The Minister for Infrastructure and Transport, Anthony Albanese, said in February the project, to take freight trains off the Sydney passenger rail network, would create 1500 jobs and be completed by early 2010.
But contractors have now been told to tidy up worksites on the rail corridor, remove trip hazards, put up safety fencing, and go home indefinitely.
Mark Childs, 40, has been told by a project contractor, Reed Constructions, that he and another 100 staff will be laid off from a Cabramatta worksite this week. ''I was originally told the project would go for 11 months. Now I have nothing.
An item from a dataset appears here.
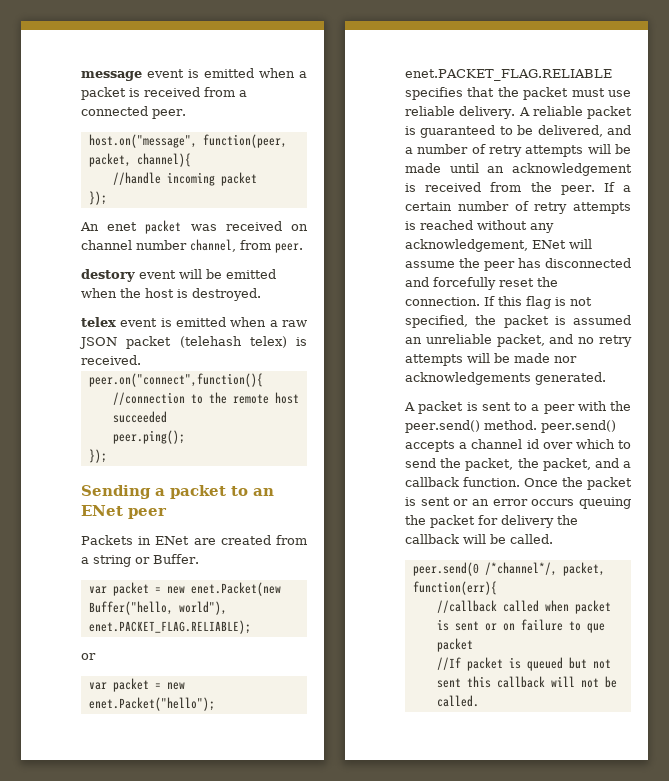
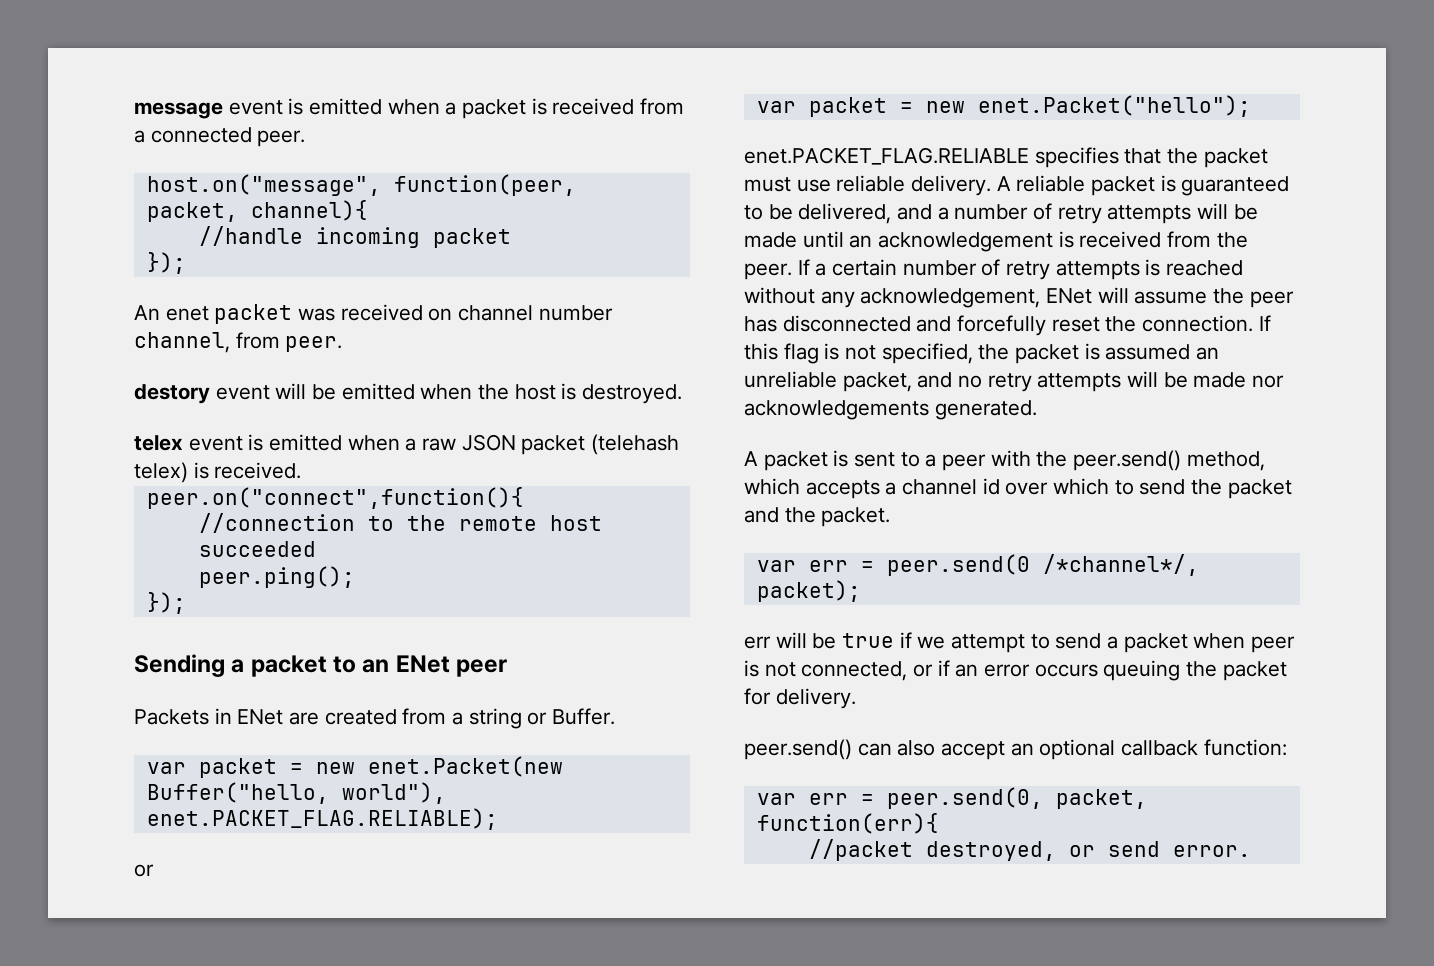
[483,420,616,433] method. peer.send() -> [1186,451,1265,471] [744,478,800,495] method, which
[465,458,631,471] [405,477,632,490] [405,497,469,506] packet, the packet, and a callback function. Once the packet is sent or -> [1227,479,1292,499] [744,507,891,527] [756,554,1199,576] [756,580,861,602] [744,632,1296,653] [744,660,950,681] packet and the packet. // var err = peer.send(0 /*channel*/, packet); // err will be true if we attempt to send a packet when peer is not connected, or if
[501,515,578,528] [405,534,553,544] [412,562,605,576] [412,581,497,595] [436,600,611,614] [436,619,605,633] [436,638,473,652] [436,657,611,671] [436,676,617,688] [436,695,479,707] delivery the callback will be called. // peer.send(0 /*channel*/, packet, function(err){ // //callback called when packet is sent or on failure to que packet // //If packet is queued but not sent this callback will not be called. -> [775,688,856,709] [744,739,1287,760] [756,787,1147,809] [756,813,939,834] [808,839,1251,861] delivery. // peer.send() can also accept an optional callback function: // var err = peer.send(0, packet, function(err){ // //packet destroyed, or send error.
It's right on Christmas and no one will pick us up,'' he said.
A letter from the corporation to the companies affected shows construction and earthworks will be suspended for at least five months in order to remove services such as telephone, gas and electricity cables along the proposed route, or to redesign key sections.
One company owner said this work was usually done before earthworks started, but the corporation had scheduled both for the same time. ''It is an unusual stuff-up,'' said another contractor.
The CFMEU assistant state secretary, Brian Parker, said up to 800 jobs were at risk because of bureaucratic incompetence by the corporation and NSW's RailCorp.
An ARTC spokesman said the delay was because changes to the RailCorp signalling system could not be made until 2011, the route needed to be redesigned to minimise impact on the Glenfield rubbish tip, and it had discovered ''more extensive service relocation'' was needed.